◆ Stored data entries

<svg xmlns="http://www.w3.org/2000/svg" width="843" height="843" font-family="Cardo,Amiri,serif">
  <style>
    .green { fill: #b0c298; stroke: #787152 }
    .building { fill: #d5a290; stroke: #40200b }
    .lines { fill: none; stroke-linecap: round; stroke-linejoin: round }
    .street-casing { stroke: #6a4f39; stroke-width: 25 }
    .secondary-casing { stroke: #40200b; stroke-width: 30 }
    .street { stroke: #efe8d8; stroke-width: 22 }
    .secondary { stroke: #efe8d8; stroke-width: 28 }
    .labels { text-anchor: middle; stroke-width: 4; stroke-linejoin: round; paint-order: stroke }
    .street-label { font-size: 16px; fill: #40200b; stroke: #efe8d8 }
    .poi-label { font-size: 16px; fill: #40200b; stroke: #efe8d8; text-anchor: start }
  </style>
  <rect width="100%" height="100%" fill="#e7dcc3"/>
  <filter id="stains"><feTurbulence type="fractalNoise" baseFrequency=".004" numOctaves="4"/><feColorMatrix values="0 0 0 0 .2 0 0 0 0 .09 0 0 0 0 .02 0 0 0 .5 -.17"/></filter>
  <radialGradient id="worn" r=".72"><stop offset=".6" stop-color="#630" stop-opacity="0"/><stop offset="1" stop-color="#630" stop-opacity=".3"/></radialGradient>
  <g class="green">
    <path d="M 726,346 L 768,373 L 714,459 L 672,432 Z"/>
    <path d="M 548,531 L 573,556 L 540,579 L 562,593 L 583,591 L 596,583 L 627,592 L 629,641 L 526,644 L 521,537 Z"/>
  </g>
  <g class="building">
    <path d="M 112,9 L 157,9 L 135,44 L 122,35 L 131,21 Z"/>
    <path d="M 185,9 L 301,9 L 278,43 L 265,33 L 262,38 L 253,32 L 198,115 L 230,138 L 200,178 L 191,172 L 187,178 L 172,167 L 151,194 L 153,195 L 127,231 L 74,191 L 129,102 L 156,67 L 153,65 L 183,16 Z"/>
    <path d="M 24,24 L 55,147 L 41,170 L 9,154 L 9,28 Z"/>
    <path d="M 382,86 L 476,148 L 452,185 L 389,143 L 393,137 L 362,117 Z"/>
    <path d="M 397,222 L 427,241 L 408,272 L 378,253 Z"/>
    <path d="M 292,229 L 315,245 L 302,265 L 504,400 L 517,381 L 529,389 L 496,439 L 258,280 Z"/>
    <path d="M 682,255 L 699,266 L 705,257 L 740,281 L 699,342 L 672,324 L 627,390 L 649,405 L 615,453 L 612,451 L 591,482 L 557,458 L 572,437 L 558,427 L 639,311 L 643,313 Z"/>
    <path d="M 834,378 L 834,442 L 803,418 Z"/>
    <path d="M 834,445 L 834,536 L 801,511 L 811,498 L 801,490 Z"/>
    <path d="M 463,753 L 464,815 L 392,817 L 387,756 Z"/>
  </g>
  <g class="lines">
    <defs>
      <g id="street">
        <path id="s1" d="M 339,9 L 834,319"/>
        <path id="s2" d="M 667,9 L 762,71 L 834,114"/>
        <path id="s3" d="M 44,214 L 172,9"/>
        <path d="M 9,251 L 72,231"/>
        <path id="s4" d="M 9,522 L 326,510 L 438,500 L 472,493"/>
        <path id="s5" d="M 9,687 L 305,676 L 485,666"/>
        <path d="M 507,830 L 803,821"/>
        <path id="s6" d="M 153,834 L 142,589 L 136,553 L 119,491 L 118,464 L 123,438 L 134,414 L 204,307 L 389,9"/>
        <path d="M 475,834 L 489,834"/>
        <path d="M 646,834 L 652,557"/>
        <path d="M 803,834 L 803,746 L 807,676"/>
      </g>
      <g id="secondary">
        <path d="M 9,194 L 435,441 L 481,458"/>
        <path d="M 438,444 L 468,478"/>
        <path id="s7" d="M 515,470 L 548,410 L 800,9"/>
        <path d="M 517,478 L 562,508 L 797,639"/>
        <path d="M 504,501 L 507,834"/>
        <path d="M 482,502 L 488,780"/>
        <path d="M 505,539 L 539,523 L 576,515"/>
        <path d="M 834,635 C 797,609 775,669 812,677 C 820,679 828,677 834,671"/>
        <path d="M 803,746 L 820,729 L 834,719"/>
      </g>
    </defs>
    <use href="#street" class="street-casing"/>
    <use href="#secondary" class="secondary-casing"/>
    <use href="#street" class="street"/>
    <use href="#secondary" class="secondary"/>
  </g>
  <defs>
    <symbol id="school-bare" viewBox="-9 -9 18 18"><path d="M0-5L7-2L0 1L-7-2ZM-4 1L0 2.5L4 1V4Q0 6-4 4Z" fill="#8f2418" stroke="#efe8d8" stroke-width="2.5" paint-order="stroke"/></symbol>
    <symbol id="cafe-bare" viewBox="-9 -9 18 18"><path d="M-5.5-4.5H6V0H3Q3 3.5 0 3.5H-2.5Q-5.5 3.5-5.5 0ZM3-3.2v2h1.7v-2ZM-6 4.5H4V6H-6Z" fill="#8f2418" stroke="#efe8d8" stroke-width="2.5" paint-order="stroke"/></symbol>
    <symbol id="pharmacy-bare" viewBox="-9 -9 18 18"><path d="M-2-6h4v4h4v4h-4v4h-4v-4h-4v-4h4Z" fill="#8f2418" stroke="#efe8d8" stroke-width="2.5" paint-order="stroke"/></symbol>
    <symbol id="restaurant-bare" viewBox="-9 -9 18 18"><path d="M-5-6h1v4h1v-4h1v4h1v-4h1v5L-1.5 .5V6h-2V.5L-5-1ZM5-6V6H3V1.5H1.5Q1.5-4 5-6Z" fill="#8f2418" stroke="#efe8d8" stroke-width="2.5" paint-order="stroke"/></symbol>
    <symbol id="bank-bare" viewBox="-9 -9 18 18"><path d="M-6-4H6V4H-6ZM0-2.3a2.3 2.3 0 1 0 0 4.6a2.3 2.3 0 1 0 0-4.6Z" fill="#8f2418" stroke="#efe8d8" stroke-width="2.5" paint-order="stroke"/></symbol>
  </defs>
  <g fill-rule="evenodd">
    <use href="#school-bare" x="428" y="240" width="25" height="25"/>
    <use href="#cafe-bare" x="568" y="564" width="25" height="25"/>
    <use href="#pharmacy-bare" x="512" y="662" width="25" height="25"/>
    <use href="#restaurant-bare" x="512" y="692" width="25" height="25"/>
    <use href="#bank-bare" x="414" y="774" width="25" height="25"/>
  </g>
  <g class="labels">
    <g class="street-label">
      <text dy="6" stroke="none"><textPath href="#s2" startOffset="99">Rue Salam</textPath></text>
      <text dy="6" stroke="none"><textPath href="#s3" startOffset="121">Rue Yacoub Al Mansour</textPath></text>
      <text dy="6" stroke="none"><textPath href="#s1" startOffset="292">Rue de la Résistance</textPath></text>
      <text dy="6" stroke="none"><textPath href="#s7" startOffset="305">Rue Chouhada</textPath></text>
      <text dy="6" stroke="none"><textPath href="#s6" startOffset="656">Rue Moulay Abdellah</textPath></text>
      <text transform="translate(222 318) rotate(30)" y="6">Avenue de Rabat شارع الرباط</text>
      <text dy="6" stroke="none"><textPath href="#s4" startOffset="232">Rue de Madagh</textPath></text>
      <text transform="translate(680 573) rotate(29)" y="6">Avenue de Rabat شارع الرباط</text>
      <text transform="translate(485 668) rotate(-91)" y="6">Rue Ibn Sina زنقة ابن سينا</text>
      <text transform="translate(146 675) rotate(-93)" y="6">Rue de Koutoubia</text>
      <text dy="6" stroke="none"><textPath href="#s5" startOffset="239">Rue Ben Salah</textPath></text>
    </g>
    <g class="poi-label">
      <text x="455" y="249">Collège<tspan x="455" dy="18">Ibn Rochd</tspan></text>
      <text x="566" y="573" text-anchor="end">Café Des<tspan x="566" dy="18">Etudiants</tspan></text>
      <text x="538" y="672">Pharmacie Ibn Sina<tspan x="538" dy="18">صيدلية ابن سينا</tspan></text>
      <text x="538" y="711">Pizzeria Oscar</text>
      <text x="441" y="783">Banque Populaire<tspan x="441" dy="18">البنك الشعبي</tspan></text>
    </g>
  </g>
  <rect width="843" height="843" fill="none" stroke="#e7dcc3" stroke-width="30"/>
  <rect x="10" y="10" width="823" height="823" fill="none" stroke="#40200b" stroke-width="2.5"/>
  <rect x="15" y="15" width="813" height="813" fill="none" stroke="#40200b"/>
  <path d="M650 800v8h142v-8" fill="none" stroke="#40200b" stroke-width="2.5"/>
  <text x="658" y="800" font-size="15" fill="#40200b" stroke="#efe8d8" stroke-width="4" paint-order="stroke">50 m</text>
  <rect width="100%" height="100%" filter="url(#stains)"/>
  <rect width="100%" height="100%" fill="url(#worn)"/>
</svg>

◆ Problem statement
From the entries above, pull out each line that includes "green".

◆ Written solution
    .green { fill: #b0c298; stroke: #787152 }
  <g class="green">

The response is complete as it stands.